**Instructions for the task**
Please extract the text of each listing below, reproducing every line word for word.

(Data entries)
[Start of section]
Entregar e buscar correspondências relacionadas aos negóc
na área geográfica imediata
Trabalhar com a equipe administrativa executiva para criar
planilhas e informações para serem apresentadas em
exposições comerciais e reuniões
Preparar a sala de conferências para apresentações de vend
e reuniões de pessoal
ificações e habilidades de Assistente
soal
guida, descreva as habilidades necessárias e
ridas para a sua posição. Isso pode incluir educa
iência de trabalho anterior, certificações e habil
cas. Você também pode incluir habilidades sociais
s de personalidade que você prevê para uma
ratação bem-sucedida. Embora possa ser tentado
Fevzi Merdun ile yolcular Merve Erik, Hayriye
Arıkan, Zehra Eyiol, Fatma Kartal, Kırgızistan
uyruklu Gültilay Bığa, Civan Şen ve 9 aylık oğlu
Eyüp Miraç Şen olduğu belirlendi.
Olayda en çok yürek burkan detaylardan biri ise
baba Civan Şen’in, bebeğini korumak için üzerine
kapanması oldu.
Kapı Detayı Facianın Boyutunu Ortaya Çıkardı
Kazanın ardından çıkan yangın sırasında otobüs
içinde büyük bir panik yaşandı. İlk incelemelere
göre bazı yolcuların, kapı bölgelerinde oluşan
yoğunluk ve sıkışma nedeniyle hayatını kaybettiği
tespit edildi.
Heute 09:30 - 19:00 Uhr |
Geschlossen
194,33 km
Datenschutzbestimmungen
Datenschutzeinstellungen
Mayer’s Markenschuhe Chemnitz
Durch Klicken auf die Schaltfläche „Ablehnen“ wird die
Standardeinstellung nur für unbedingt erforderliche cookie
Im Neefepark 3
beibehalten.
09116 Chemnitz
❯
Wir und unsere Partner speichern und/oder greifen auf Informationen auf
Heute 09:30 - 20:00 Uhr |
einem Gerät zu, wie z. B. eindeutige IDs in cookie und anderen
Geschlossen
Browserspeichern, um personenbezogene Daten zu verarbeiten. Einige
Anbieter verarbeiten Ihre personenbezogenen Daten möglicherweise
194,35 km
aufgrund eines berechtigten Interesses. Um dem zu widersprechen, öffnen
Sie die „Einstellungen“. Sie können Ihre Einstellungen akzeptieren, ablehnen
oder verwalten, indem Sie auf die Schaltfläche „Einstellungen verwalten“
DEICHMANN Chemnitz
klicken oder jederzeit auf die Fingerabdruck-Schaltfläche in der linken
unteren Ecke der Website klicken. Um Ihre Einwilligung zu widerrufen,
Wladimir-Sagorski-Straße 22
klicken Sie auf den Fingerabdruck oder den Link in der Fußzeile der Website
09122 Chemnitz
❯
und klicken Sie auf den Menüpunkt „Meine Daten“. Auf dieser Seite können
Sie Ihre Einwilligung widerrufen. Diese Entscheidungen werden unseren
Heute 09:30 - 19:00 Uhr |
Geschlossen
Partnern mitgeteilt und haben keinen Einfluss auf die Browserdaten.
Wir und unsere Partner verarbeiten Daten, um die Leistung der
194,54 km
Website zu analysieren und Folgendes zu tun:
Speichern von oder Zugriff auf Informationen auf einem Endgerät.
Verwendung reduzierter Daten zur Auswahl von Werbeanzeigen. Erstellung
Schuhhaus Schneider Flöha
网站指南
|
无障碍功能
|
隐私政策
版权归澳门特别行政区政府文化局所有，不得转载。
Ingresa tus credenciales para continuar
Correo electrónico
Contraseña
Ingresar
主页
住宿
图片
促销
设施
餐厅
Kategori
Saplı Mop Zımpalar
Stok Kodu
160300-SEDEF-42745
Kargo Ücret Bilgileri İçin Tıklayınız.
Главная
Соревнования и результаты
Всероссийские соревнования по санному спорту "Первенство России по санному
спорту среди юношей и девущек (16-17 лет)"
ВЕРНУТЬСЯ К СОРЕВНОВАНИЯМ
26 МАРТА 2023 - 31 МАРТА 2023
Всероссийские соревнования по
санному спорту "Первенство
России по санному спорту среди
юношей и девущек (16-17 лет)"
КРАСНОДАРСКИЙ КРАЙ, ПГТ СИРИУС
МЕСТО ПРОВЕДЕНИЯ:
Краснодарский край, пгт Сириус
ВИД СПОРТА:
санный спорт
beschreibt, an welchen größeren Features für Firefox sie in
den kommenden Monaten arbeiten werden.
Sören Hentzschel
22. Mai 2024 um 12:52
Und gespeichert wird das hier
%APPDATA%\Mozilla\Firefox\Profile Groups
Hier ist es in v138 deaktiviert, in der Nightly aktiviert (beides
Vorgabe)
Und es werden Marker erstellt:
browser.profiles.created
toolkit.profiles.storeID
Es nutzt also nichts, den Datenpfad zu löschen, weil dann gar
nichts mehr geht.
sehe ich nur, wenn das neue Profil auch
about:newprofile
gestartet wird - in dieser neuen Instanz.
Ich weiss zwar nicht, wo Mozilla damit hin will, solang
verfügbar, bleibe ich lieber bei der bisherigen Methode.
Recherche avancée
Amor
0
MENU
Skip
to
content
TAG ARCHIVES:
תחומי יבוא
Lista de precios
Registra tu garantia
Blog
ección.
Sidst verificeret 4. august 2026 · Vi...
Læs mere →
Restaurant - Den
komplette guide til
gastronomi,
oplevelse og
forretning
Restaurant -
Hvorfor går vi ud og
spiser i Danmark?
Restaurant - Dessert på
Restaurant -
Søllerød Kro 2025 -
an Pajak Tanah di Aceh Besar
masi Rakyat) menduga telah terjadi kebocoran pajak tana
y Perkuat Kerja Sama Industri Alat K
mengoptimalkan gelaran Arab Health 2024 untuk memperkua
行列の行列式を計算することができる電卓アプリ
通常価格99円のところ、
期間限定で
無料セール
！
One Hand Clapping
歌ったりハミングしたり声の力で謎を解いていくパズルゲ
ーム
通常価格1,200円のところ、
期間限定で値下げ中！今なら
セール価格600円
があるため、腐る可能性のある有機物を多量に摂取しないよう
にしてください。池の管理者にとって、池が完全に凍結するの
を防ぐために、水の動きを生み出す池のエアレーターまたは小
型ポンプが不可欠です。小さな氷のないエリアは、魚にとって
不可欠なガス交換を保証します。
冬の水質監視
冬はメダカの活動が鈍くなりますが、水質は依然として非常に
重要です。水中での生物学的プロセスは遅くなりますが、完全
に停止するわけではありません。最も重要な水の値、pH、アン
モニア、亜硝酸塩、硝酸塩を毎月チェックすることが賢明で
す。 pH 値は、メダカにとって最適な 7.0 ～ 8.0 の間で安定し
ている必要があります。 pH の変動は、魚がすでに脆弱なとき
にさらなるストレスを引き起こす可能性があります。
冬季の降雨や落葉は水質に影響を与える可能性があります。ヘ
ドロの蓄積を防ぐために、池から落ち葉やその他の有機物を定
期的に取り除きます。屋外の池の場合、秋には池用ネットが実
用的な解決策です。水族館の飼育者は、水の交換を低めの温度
[End of section]
**Exercise output**
Entregar e buscar correspondências relacionadas aos negóc
na área geográfica imediata
Trabalhar com a equipe administrativa executiva para criar
planilhas e informações para serem apresentadas em
exposições comerciais e reuniões
Preparar a sala de conferências para apresentações de vend
e reuniões de pessoal
ificações e habilidades de Assistente
soal
guida, descreva as habilidades necessárias e
ridas para a sua posição. Isso pode incluir educa
iência de trabalho anterior, certificações e habil
cas. Você também pode incluir habilidades sociais
s de personalidade que você prevê para uma
ratação bem-sucedida. Embora possa ser tentado
Fevzi Merdun ile yolcular Merve Erik, Hayriye
Arıkan, Zehra Eyiol, Fatma Kartal, Kırgızistan
uyruklu Gültilay Bığa, Civan Şen ve 9 aylık oğlu
Eyüp Miraç Şen olduğu belirlendi.
Olayda en çok yürek burkan detaylardan biri ise
baba Civan Şen’in, bebeğini korumak için üzerine
kapanması oldu.
Kapı Detayı Facianın Boyutunu Ortaya Çıkardı
Kazanın ardından çıkan yangın sırasında otobüs
içinde büyük bir panik yaşandı. İlk incelemelere
göre bazı yolcuların, kapı bölgelerinde oluşan
yoğunluk ve sıkışma nedeniyle hayatını kaybettiği
tespit edildi.
Heute 09:30 - 19:00 Uhr |
Geschlossen
194,33 km
Datenschutzbestimmungen
Datenschutzeinstellungen
Mayer’s Markenschuhe Chemnitz
Durch Klicken auf die Schaltfläche „Ablehnen“ wird die
Standardeinstellung nur für unbedingt erforderliche cookie
Im Neefepark 3
beibehalten.
09116 Chemnitz
❯
Wir und unsere Partner speichern und/oder greifen auf Informationen auf
Heute 09:30 - 20:00 Uhr |
einem Gerät zu, wie z. B. eindeutige IDs in cookie und anderen
Geschlossen
Browserspeichern, um personenbezogene Daten zu verarbeiten. Einige
Anbieter verarbeiten Ihre personenbezogenen Daten möglicherweise
194,35 km
aufgrund eines berechtigten Interesses. Um dem zu widersprechen, öffnen
Sie die „Einstellungen“. Sie können Ihre Einstellungen akzeptieren, ablehnen
oder verwalten, indem Sie auf die Schaltfläche „Einstellungen verwalten“
DEICHMANN Chemnitz
klicken oder jederzeit auf die Fingerabdruck-Schaltfläche in der linken
unteren Ecke der Website klicken. Um Ihre Einwilligung zu widerrufen,
Wladimir-Sagorski-Straße 22
klicken Sie auf den Fingerabdruck oder den Link in der Fußzeile der Website
09122 Chemnitz
❯
und klicken Sie auf den Menüpunkt „Meine Daten“. Auf dieser Seite können
Sie Ihre Einwilligung widerrufen. Diese Entscheidungen werden unseren
Heute 09:30 - 19:00 Uhr |
Geschlossen
Partnern mitgeteilt und haben keinen Einfluss auf die Browserdaten.
Wir und unsere Partner verarbeiten Daten, um die Leistung der
194,54 km
Website zu analysieren und Folgendes zu tun:
Speichern von oder Zugriff auf Informationen auf einem Endgerät.
Verwendung reduzierter Daten zur Auswahl von Werbeanzeigen. Erstellung
Schuhhaus Schneider Flöha
网站指南
|
无障碍功能
|
隐私政策
版权归澳门特别行政区政府文化局所有，不得转载。
Ingresa tus credenciales para continuar
Correo electrónico
Contraseña
Ingresar
主页
住宿
图片
促销
设施
餐厅
Kategori
Saplı Mop Zımpalar
Stok Kodu
160300-SEDEF-42745
Kargo Ücret Bilgileri İçin Tıklayınız.
Главная
Соревнования и результаты
Всероссийские соревнования по санному спорту "Первенство России по санному
спорту среди юношей и девущек (16-17 лет)"
ВЕРНУТЬСЯ К СОРЕВНОВАНИЯМ
26 МАРТА 2023 - 31 МАРТА 2023
Всероссийские соревнования по
санному спорту "Первенство
России по санному спорту среди
юношей и девущек (16-17 лет)"
КРАСНОДАРСКИЙ КРАЙ, ПГТ СИРИУС
МЕСТО ПРОВЕДЕНИЯ:
Краснодарский край, пгт Сириус
ВИД СПОРТА:
санный спорт
beschreibt, an welchen größeren Features für Firefox sie in
den kommenden Monaten arbeiten werden.
Sören Hentzschel
22. Mai 2024 um 12:52
Und gespeichert wird das hier
%APPDATA%\Mozilla\Firefox\Profile Groups
Hier ist es in v138 deaktiviert, in der Nightly aktiviert (beides
Vorgabe)
Und es werden Marker erstellt:
browser.profiles.created
toolkit.profiles.storeID
Es nutzt also nichts, den Datenpfad zu löschen, weil dann gar
nichts mehr geht.
sehe ich nur, wenn das neue Profil auch
about:newprofile
gestartet wird - in dieser neuen Instanz.
Ich weiss zwar nicht, wo Mozilla damit hin will, solang
verfügbar, bleibe ich lieber bei der bisherigen Methode.
Recherche avancée
Amor
0
MENU
Skip
to
content
TAG ARCHIVES:
תחומי יבוא
Lista de precios
Registra tu garantia
Blog
ección.
Sidst verificeret 4. august 2026 · Vi...
Læs mere →
Restaurant - Den
komplette guide til
gastronomi,
oplevelse og
forretning
Restaurant -
Hvorfor går vi ud og
spiser i Danmark?
Restaurant - Dessert på
Restaurant -
Søllerød Kro 2025 -
an Pajak Tanah di Aceh Besar
masi Rakyat) menduga telah terjadi kebocoran pajak tana
y Perkuat Kerja Sama Industri Alat K
mengoptimalkan gelaran Arab Health 2024 untuk memperkua
行列の行列式を計算することができる電卓アプリ
通常価格99円のところ、
期間限定で
無料セール
！
One Hand Clapping
歌ったりハミングしたり声の力で謎を解いていくパズルゲ
ーム
通常価格1,200円のところ、
期間限定で値下げ中！今なら
セール価格600円
があるため、腐る可能性のある有機物を多量に摂取しないよう
にしてください。池の管理者にとって、池が完全に凍結するの
を防ぐために、水の動きを生み出す池のエアレーターまたは小
型ポンプが不可欠です。小さな氷のないエリアは、魚にとって
不可欠なガス交換を保証します。
冬の水質監視
冬はメダカの活動が鈍くなりますが、水質は依然として非常に
重要です。水中での生物学的プロセスは遅くなりますが、完全
に停止するわけではありません。最も重要な水の値、pH、アン
モニア、亜硝酸塩、硝酸塩を毎月チェックすることが賢明で
す。 pH 値は、メダカにとって最適な 7.0 ～ 8.0 の間で安定し
ている必要があります。 pH の変動は、魚がすでに脆弱なとき
にさらなるストレスを引き起こす可能性があります。
冬季の降雨や落葉は水質に影響を与える可能性があります。ヘ
ドロの蓄積を防ぐために、池から落ち葉やその他の有機物を定
期的に取り除きます。屋外の池の場合、秋には池用ネットが実
用的な解決策です。水族館の飼育者は、水の交換を低めの温度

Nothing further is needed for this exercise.